# My Tank



## Skorpy (May 1, 2011)

My Tank
http://i102.photobucket.com/albums/m115/sk0rpy/005-11.jpg

My Tank and Fry Tank
http://i102.photobucket.com/albums/m115/sk0rpy/006-12.jpg

Swordtail fry
http://i102.photobucket.com/albums/m115/sk0rpy/fry-1.jpg

Molly Fry
http://i102.photobucket.com/albums/m115/sk0rpy/gf.jpg


----------



## Mr. fish (Mar 8, 2011)

Nice lil tank you got there... I like the colors and the stand... also the live plants give it a good look.

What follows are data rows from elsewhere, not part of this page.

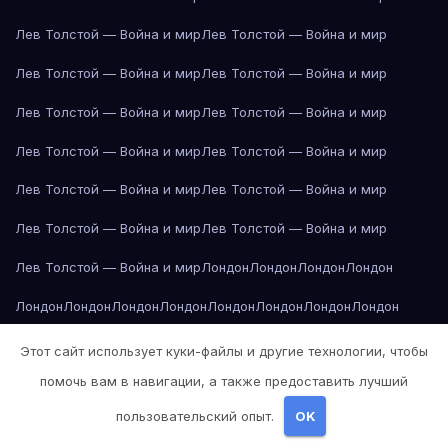
Лев Толстой — Война и мир
Лев Толстой — Война и мир
Лев Толстой — Война и мир
Лев Толстой — Война и мир
Лев Толстой — Война и мир
Лев Толстой — Война и мир
Лев Толстой — Война и мир
Лев Толстой — Война и мир
Лев Толстой — Война и мир
Лев Толстой — Война и мир
Лев Толстой — Война и мир
Лев Толстой — Война и мир
Лев Толстой — Война и мир
Лондон
Лондон
Лондон
Лондон
Лондон
Лондон
Лондон
Лондон
Лондон
Лондон
Лондон
Лондон
Лондон
Лондон
Лос-Анджелес
Лос-Анджелес
Лос-Анджелес
Этот сайт использует куки-файлы и другие технологии, чтобы
помочь вам в навигации, а также предоставить лучший
Лос-Анджелес
Лос-Анджелес
Лос-Анджелес
Лос-Анджелес
пользовательский опыт.
OK
Лос-Анджелес
Лос-Анджелес
Лос-Анджелес
Лос-Анджелес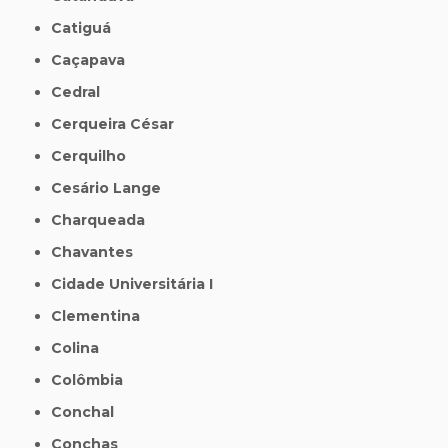
Catiguá
Caçapava
Cedral
Cerqueira César
Cerquilho
Cesário Lange
Charqueada
Chavantes
Cidade Universitária I
Clementina
Colina
Colômbia
Conchal
Conchas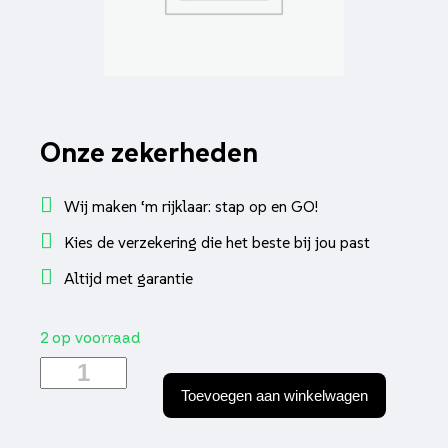
Onze zekerheden
Wij maken ‘m rijklaar: stap op en GO!
Kies de verzekering die het beste bij jou past
Altijd met garantie
2 op voorraad
Membraan
polini
Toevoegen aan winkelwagen
peugeot,
vogue,
103,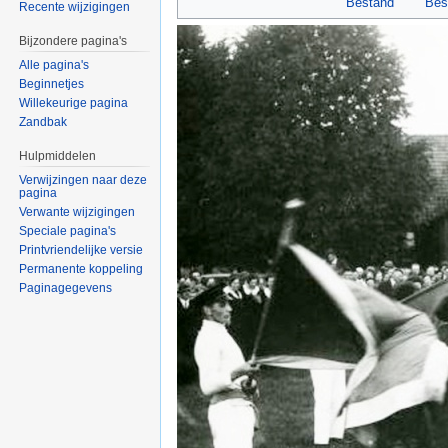
Bestand
Bes
Recente wijzigingen
Bijzondere pagina's
Alle pagina's
Beginnetjes
Willekeurige pagina
Zandbak
Hulpmiddelen
Verwijzingen naar deze
pagina
Verwante wijzigingen
Speciale pagina's
Printvriendelijke versie
Permanente koppeling
Paginagegevens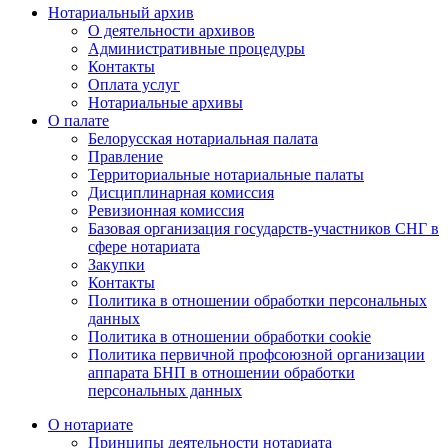
Нотариальный архив
О деятельности архивов
Административные процедуры
Контакты
Оплата услуг
Нотариальные архивы
О палате
Белорусская нотариальная палата
Правление
Территориальные нотариальные палаты
Дисциплинарная комиссия
Ревизионная комиссия
Базовая организация государств-участников СНГ в
сфере нотариата
Закупки
Контакты
Политика в отношении обработки персональных
данных
Политика в отношении обработки cookie
Политика первичной профсоюзной организации
аппарата БНП в отношении обработки
персональных данных
О нотариате
Принципы деятельности нотариата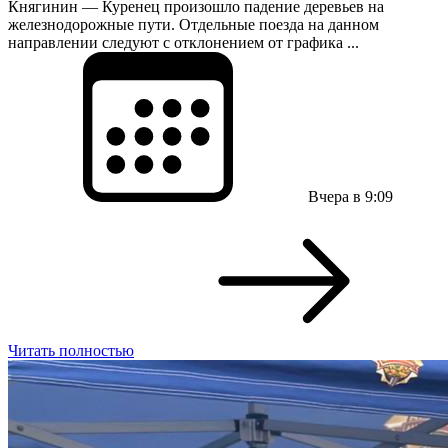
Княгинин — Куренец произошло падение деревьев на
железнодорожные пути. Отдельные поезда на данном
направлении следуют с отклонением от графика ...
Вчера в 9:09
Читать полностью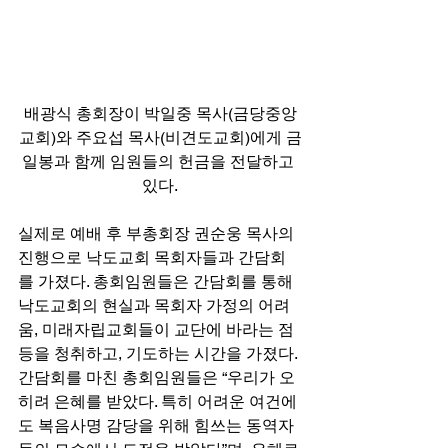
배광식 총회장이 박일중 목사(금당중앙
교회)와 주요섭 목사(비견도교회)에게 금
일봉과 함께 임원들의 헌금을 전달하고 
있다.
실제로 예배 후 부총회장 권순웅 목사의 
진행으로 낙도교회 목회자들과 간담회
를 가졌다. 총회임원들은 간담회를 통해 
낙도교회의 현실과 목회자 가정의 어려
움, 미래자립교회들이 교단에 바라는 점 
등을 청취하고, 기도하는 시간을 가졌다. 
간담회를 마친 총회임원들은 “우리가 오
히려 은혜를 받았다. 특히 어려운 여건에
도 복음사명 감당을 위해 힘쓰는 동역자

Speaking of plants, The first pic, did you happen to purchase that plant on the left at Petco?


----------



## Skorpy (May 1, 2011)

Thank you 

I purchased all the plants from a store called Watermarque


----------



## julem35 (Dec 22, 2010)

Nice fry, good luck!


----------



## Mr. fish (Mar 8, 2011)

Skorpy said:


> Thank you
> 
> I purchased all the plants from a store called Watermarque


Oh, looks like a plant they they sell at Petco which is not really an aquatic plant. Whats the name of it?


----------



## humdedum (Feb 18, 2009)

Nice setups!  I especially like the fry. I have a weakness for baby animals and fish, lol.


----------



## Skorpy (May 1, 2011)

Mr. fish said:


> Oh, looks like a plant they they sell at Petco which is not really an aquatic plant. Whats the name of it?

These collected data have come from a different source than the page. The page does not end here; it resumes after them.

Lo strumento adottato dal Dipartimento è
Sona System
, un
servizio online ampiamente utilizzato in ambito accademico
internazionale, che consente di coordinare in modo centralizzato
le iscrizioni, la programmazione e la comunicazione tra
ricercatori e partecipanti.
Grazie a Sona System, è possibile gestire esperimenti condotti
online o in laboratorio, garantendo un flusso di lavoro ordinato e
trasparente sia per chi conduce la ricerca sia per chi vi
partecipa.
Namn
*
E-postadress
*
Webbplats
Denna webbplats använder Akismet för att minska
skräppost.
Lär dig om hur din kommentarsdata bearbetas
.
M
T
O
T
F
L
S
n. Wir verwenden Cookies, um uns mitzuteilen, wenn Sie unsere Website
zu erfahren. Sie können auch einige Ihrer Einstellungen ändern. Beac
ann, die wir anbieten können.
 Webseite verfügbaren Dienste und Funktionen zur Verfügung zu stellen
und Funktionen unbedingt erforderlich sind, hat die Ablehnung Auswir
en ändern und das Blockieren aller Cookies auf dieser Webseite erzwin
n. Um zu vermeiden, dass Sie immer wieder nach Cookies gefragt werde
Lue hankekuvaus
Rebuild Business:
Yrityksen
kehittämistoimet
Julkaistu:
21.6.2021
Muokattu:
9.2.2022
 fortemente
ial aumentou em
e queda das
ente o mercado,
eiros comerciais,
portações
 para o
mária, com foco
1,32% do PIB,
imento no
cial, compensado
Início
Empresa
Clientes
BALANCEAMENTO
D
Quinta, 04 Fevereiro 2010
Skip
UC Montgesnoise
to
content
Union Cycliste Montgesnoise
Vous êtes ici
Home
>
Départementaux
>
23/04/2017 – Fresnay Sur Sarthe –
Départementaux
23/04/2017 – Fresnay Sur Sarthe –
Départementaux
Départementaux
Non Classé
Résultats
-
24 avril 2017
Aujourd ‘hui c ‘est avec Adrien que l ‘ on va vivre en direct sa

Now if you were asking what a name of a fish was, I could tell you np. But plants...meh! lol


----------



## Skorpy (May 1, 2011)

humdedum said:


> Nice setups!  I especially like the fry. I have a weakness for baby animals and fish, lol.


Fry are the cutest


----------



## toddnbecka (Jun 30, 2006)

Fry are great, until they grow up and crowd the tank, while more and more just keep coming along...
I had a trio of sailfin mollies that I finally returned to the lfs because I got tired of giving them away.
Cichlids are worse, instead of a few dozen fry they produce well over 100. 
And don't even talk about BN pleco's, I have them in every tank and they're running amok.
I used to see cute little fry, now I see live food for the bigger fish. :chair:


----------



## Skorpy (May 1, 2011)

toddnbecka said:


> Fry are great, until they grow up and crowd the tank, while more and more just keep coming along...
> I had a trio of sailfin mollies that I finally returned to the lfs because I got tired of giving them away.
> Cichlids are worse, instead of a few dozen fry they produce well over 100.
> And don't even talk about BN pleco's, I have them in every tank and they're running amok.
> I used to see cute little fry, now I see live food for the bigger fish. :chair:


lol. I see where you are coming from.

I had to take back my female swordtail, because she was on her second batch just 4 days after my molly will have her second batch, which are due from next monday. Otherwise I will be over run too. I am not sure if I can sell my fry, because of bags ad water for people to take them on in... or just give them away. I want to keep a couple for myself. But I am strictly keeping to all female. I just can't stand the thought of them being eaten...I am just a softy. Haha


----------



## lohachata (Jan 27, 2006)

yep.....i do see some non-aquatic plants in that tank....the varigated one on the left is a member of the dumbcane family..the one on the right is terrestrial as well as the sawtooth one in the front...


----------



## Skorpy (May 1, 2011)

lohachata said:


> yep.....i do see some non-aquatic plants in that tank....the varigated one on the left is a member of the dumbcane family..the one on the right is terrestrial as well as the sawtooth one in the front...


The plants have lasted me a long time. They grow alot too and seem to do really well. But I just like a change and get bored with the same look easy


----------



## Skorpy (May 1, 2011)

My fry are loving their new playground 

http://i102.photobucket.com/albums/m115/sk0rpy/007-11.jpg


----------



## chronoboy (Jan 17, 2011)

i wish i had a problem with too many blue ram fry, but no! i bought six of them thinking i would get a pair but so far no pairing off, starting to think cause all the babies are getting too big that the tank is starting to get a bit crowded so i think ill be taking out the angels soon thier not little dime sized fish anymore about the size of a 50 cent piece now, so hopfully just having rams in there ill get two to pair off, anyways good looking tanks and congrats on the fry.


----------